First, voters in marginal seats are to get pre-recorded phone spam from John Howard and Peter Costello. Now, admittedly, marginal voters can’t complain. They get showered with taxpayers’ money and exercise a disproportionate influence over Australia’s politics, due essentially to the fact that they’re selfish bastards who vote entirely with their hip-pocket. A few pre-recorded dinner time interruptions from Howard and Costello are a small price to pay.
Hopefully, like any half-decent marketing call, John and Peter will first assure the householder that they are definitely calling from Sydney or Melbourne, despite the clammer of Mumbai traffic in the background.
Someone, somewhere, must have research showing that this tactic – yet another iniquitous import from the United States – works. It’s counter-intuitive to think that someone would not merely not be enraged by this sort of thing, but would actually allow it to influence their vote. Then again, these are swinging voters we’re dealing with. Maybe the Liberals should just phone them and play the sounds of cash registers.

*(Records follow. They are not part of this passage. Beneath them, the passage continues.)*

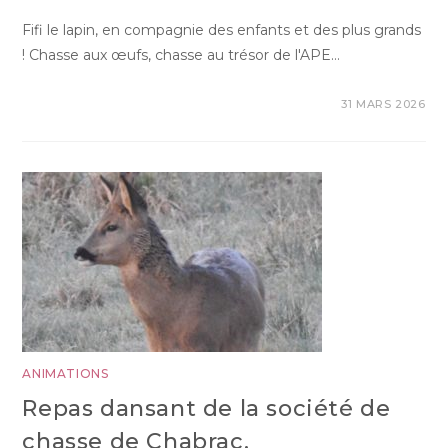
Fifi le lapin, en compagnie des enfants et des plus grands
! Chasse aux œufs, chasse au trésor de l'APE…
31 MARS 2026
ANIMATIONS
Repas dansant de la société de
chasse de Chabrac.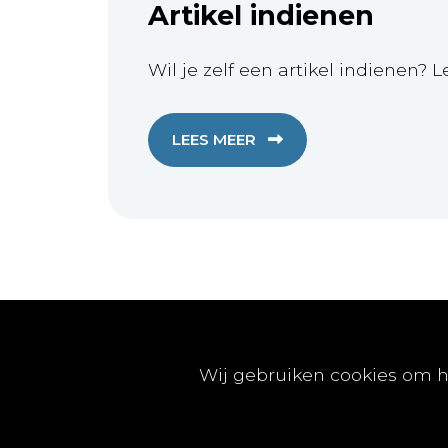
Artikel indienen
Wil je zelf een artikel indienen? L
LEES MEER
Publicaties
Wij gebruiken cookies om h
Artikels
Nummers
Beleidsinfo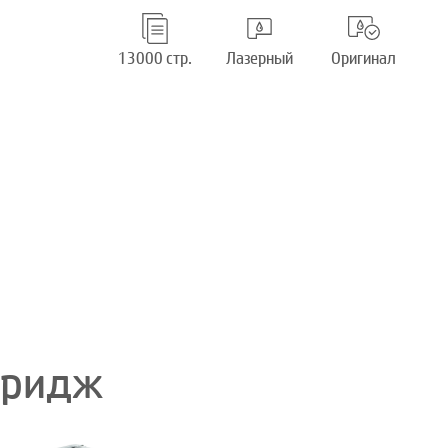
13000 стр.
Лазерный
Оригинал
тридж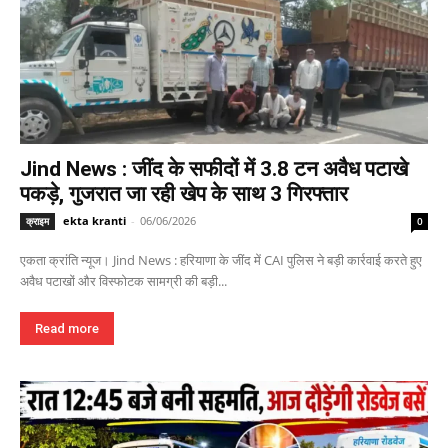
Jind News : जींद के सफीदों में 3.8 टन अवैध पटाखे
पकड़े, गुजरात जा रही खेप के साथ 3 गिरफ्तार
ekta kranti
-
06/06/2026
क्राइम
0
एकता क्रांति न्यूज। Jind News : हरियाणा के जींद में CAI पुलिस ने बड़ी कार्रवाई करते हुए
अवैध पटाखों और विस्फोटक सामग्री की बड़ी...
Read more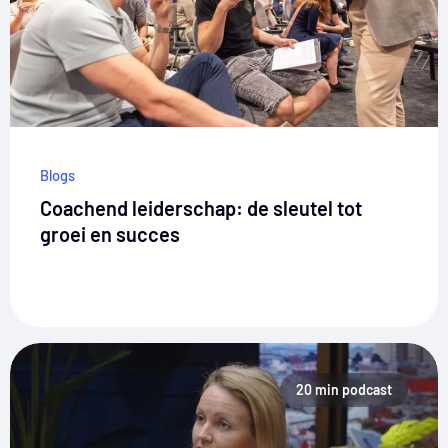
Blogs
Coachend leiderschap: de sleutel tot
groei en succes
20 min podcast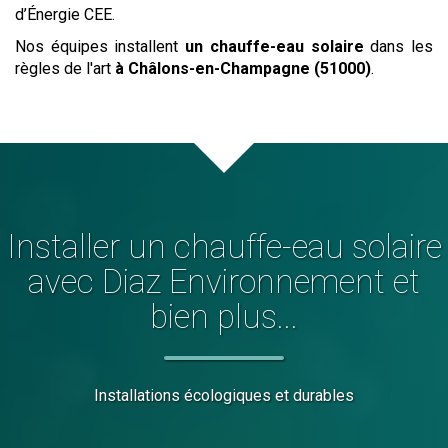
d’Énergie CEE.
Nos équipes installent
un chauffe-eau solaire
dans les
règles de l'art
à Châlons-en-Champagne (51000)
.
Installer
un chauffe-eau solaire
avec Diaz Environnement et
bien plus...
Installations écologiques et durables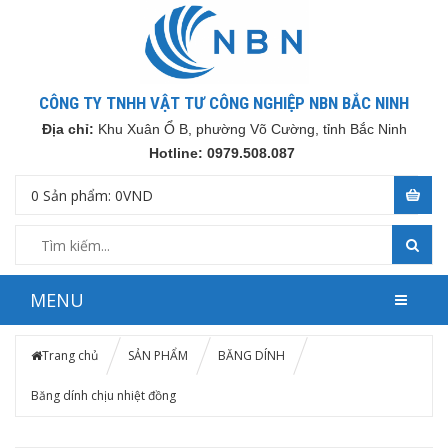
CÔNG TY TNHH VẬT TƯ CÔNG NGHIỆP NBN BẮC NINH
Địa chỉ:
Khu Xuân Ổ B, phường Võ Cường, tỉnh Bắc Ninh
Hotline: 0979.508.087
0
Sản phẩm:
0
VND
MENU
Trang chủ
SẢN PHẨM
BĂNG DÍNH
Băng dính chịu nhiệt đồng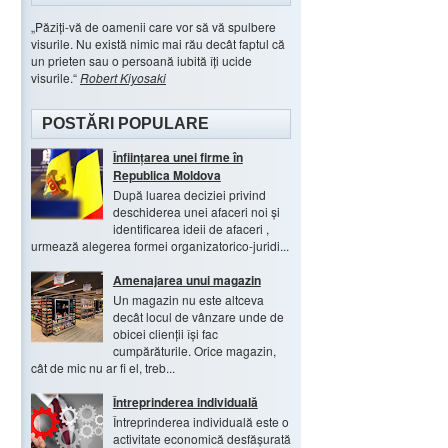
Păziți-vă de oamenii care vor să vă spulbere
visurile. Nu există nimic mai rău decât faptul că
un prieten sau o persoană iubită îți ucide
visurile.
Robert Kiyosaki
POSTĂRI POPULARE
Înființarea unei firme în
Republica Moldova
După luarea deciziei privind
deschiderea unei afaceri noi și
identificarea ideii de afaceri ,
urmează alegerea formei organizatorico-juridi...
Amenajarea unui magazin
Un magazin nu este altceva
decât locul de vânzare unde de
obicei clienții își fac
cumpărăturile. Orice magazin,
cât de mic nu ar fi el, treb...
Întreprinderea individuală
Întreprinderea individuală este o
activitate economică desfășurată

It also contradicts the purpose of the Government’s Do Not Call register (remember that?). However, given that Helen Coonan’s half-baked scheme exempts just about everyone from its operation, and most particularly politicians, it’s entirely appropriate the Liberals should be cold-calling people themselves.
Not that Labor can complain. It has phone-spammed voters itself in the past. Perhaps it should try some Julia Gillard calls. They might be popular. Better yet, get Paul Keating to make some. A lot of us would pay good money to pick up a phone and hear a good old-fashioned Keating spray. It’d feel just like being a Press Gallery journalist in the 80s.

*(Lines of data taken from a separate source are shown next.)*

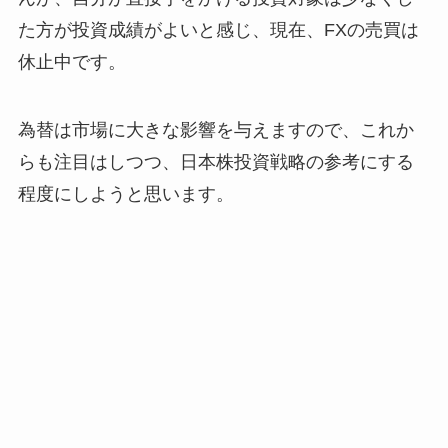
た方が投資成績がよいと感じ、現在、FXの売買は
休止中です。
為替は市場に大きな影響を与えますので、これか
らも注目はしつつ、日本株投資戦略の参考にする
程度にしようと思います。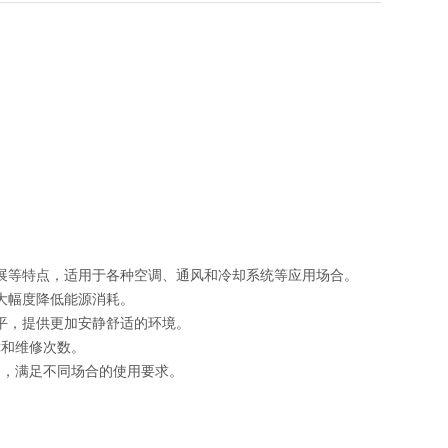
发展等特点，适用于各种空调、通风和冷却系统等应用场合。
可大幅度降低能源消耗。
水平，提供更加安静舒适的环境。
障和维修次数。
制，满足不同场合的使用要求。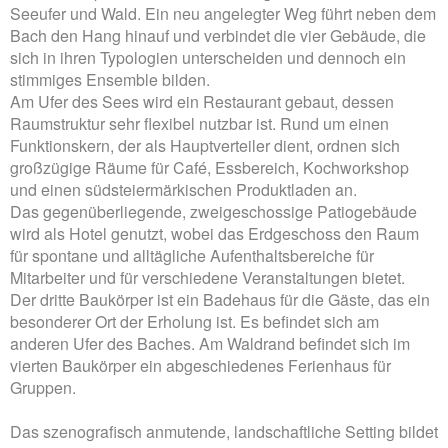
Seeufer und Wald. Ein neu angelegter Weg führt neben dem
Bach den Hang hinauf und verbindet die vier Gebäude, die
sich in ihren Typologien unterscheiden und dennoch ein
stimmiges Ensemble bilden.
Am Ufer des Sees wird ein Restaurant gebaut, dessen
Raumstruktur sehr flexibel nutzbar ist. Rund um einen
Funktionskern, der als Hauptverteiler dient, ordnen sich
großzügige Räume für Café, Essbereich, Kochworkshop
und einen südsteiermärkischen Produktladen an.
Das gegenüberliegende, zweigeschossige Patiogebäude
wird als Hotel genutzt, wobei das Erdgeschoss den Raum
für spontane und alltägliche Aufenthaltsbereiche für
Mitarbeiter und für verschiedene Veranstaltungen bietet.
Der dritte Baukörper ist ein Badehaus für die Gäste, das ein
besonderer Ort der Erholung ist. Es befindet sich am
anderen Ufer des Baches. Am Waldrand befindet sich im
vierten Baukörper ein abgeschiedenes Ferienhaus für
Gruppen.
Das szenografisch anmutende, landschaftliche Setting bildet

Andrew Robb is also flagging that the Coalition will challenge successful ALP candidates who have resigned from government authorities. This looks defeatist and desperate. Robb, more than anyone else, should remember the example of Ross Free. Free in 1996 lost Lindsay to Jackie Kelly, the profoundly unpleasant Howard favourite who, coward that she is, is retiring this year before she can be booted out. Free won a challenge in the Court of Disputed Returns against Kelly, who promptly thumped him in the ensuing by-election.
Even the least informed and interested voters dislike parties trying to use technicalities to overturn the electoral outcome.

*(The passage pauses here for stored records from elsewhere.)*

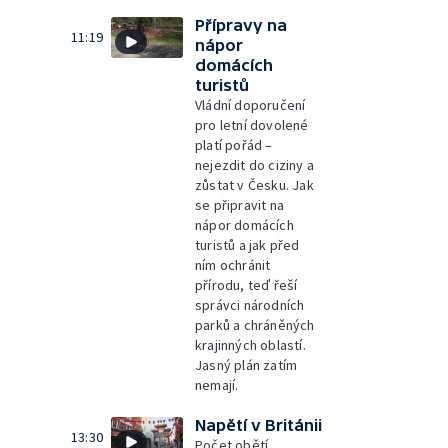
Přípravy na
11:19
nápor
domácích
turistů
Vládní doporučení
pro letní dovolené
platí pořád –
nejezdit do ciziny a
zůstat v Česku. Jak
se připravit na
nápor domácích
turistů a jak před
ním ochránit
přírodu, teď řeší
správci národních
parků a chráněných
krajinných oblastí.
Jasný plán zatím
nemají.
Napětí v Británii
13:30
Počet obětí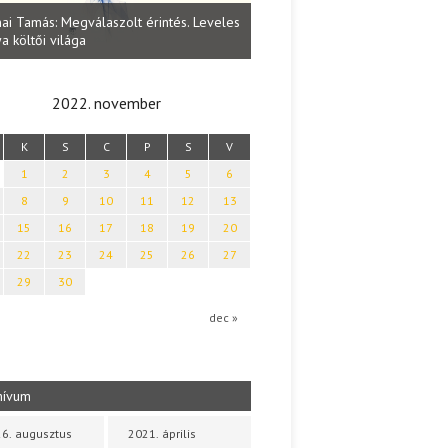
Lakatos Fleisz Katalin: Vasárna
ai Tamás: Megválaszolt érintés. Leveles
Sárszegen
a költői világa
2022. november
K
S
C
P
S
V
1
2
3
4
5
6
8
9
10
11
12
13
15
16
17
18
19
20
22
23
24
25
26
27
29
30
dec »
hívum
6. augusztus
2021. április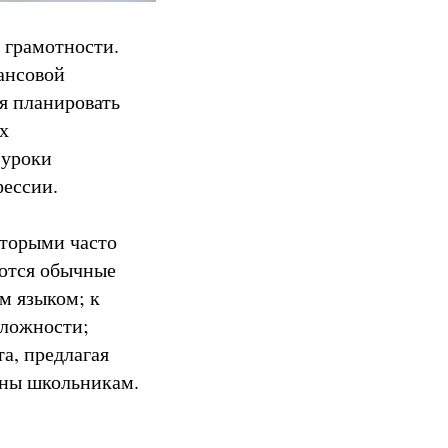
 грамотности.
ансовой
я планировать
х
 уроки
фессии.
оторыми часто
яются обычные
м языком; к
сложности;
а, предлагая
тны школьникам.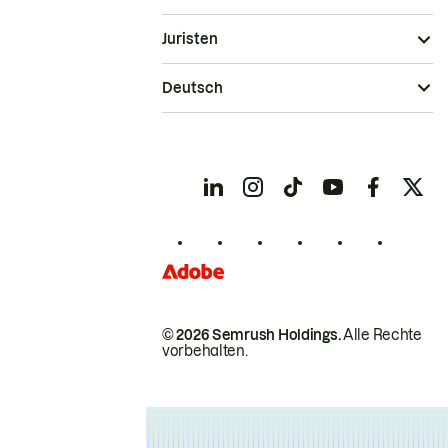
Juristen
Deutsch
© 2026 Semrush Holdings.
Alle Rechte
vorbehalten.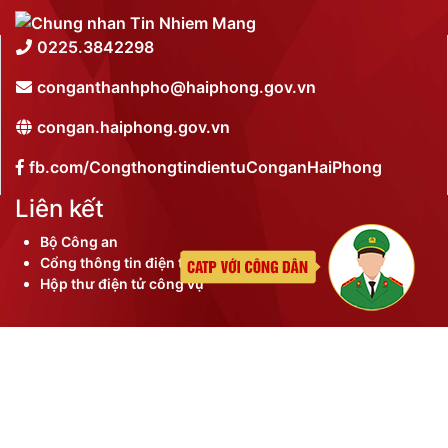
0225.3842298
conganthanhpho@haiphong.gov.vn
congan.haiphong.gov.vn
fb.com/CongthongtindientuConganHaiPhong
Liên kết
Bộ Công an
Cổng thông tin điện tử thành phố
Hộp thư điện tử công vụ
©
2026 Bản quyền nội dung thuộc Công an thành phố
Hải Phòng
Đã kết nối EMC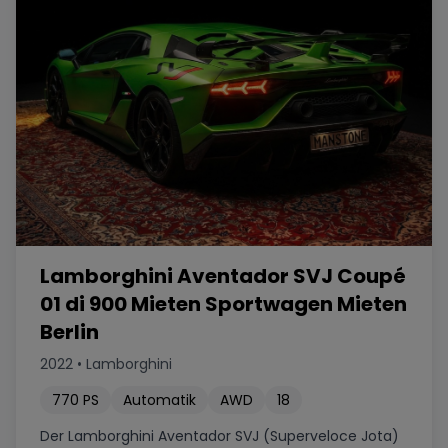
Lamborghini Aventador SVJ Coupé
01 di 900 Mieten Sportwagen Mieten
Berlin
2022
•
Lamborghini
770
PS
Automatik
AWD
18
Der Lamborghini Aventador SVJ (Superveloce Jota)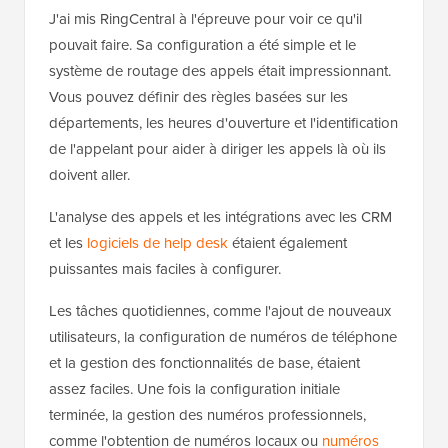
J'ai mis RingCentral à l'épreuve pour voir ce qu'il
pouvait faire. Sa configuration a été simple et le
système de routage des appels était impressionnant.
Vous pouvez définir des règles basées sur les
départements, les heures d'ouverture et l'identification
de l'appelant pour aider à diriger les appels là où ils
doivent aller.
L'analyse des appels et les intégrations avec les CRM
et les
logiciels de help desk
étaient également
puissantes mais faciles à configurer.
Les tâches quotidiennes, comme l'ajout de nouveaux
utilisateurs, la configuration de numéros de téléphone
et la gestion des fonctionnalités de base, étaient
assez faciles. Une fois la configuration initiale
terminée, la gestion des numéros professionnels,
comme l'obtention de numéros locaux ou
numéros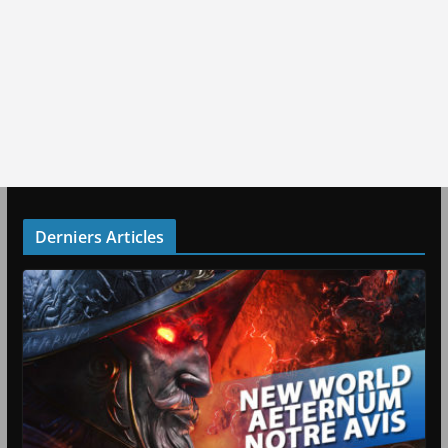
Derniers Articles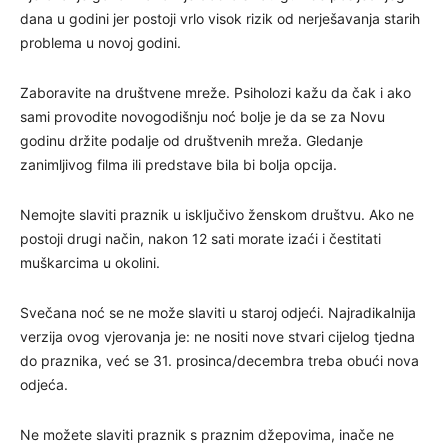
dana u godini jer postoji vrlo visok rizik od nerješavanja starih
problema u novoj godini.
Zaboravite na društvene mreže. Psiholozi kažu da čak i ako
sami provodite novogodišnju noć bolje je da se za Novu
godinu držite podalje od društvenih mreža. Gledanje
zanimljivog filma ili predstave bila bi bolja opcija.
Nemojte slaviti praznik u isključivo ženskom društvu. Ako ne
postoji drugi način, nakon 12 sati morate izaći i čestitati
muškarcima u okolini.
Svečana noć se ne može slaviti u staroj odjeći. Najradikalnija
verzija ovog vjerovanja je: ne nositi nove stvari cijelog tjedna
do praznika, već se 31. prosinca/decembra treba obući nova
odjeća.
Ne možete slaviti praznik s praznim džepovima, inače ne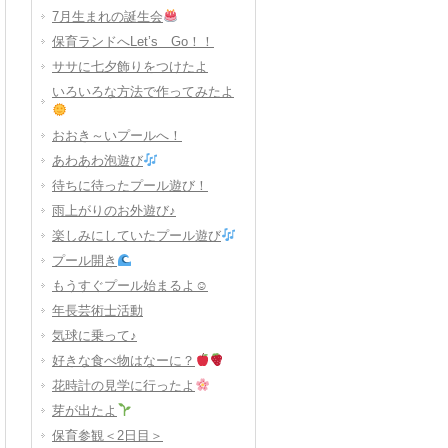
7月生まれの誕生会
保育ランドへLet’s Go！！
ササに七夕飾りをつけたよ
いろいろな方法で作ってみたよ
おおき～いプールへ！
あわあわ泡遊び
待ちに待ったプール遊び！
雨上がりのお外遊び♪
楽しみにしていたプール遊び
プール開き
もうすぐプール始まるよ☺
年長芸術士活動
気球に乗って♪
好きな食べ物はなーに？
花時計の見学に行ったよ
芽が出たよ
保育参観＜2日目＞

But in the end, this may be the Liberals’ only option. Yesterday was a wasted day. The evening news bulletins were again dominated by the Workchoices-conspiracy-that-isn’t. Memo to the Liberals – the last week of a campaign is for running your own scare campaign, not your opponent’s.
It’s bizarre that a long-running FOI case happens to culminate this week. But it’s entirely consistent with the rest of the election campaign, and the rest of the year. Pretty much every sin this Government has committed in the last eleven years has come back to haunt it in one form or another. That’s a key reason why a Government that should be cruising a resources boom to victory is facing a wipe out.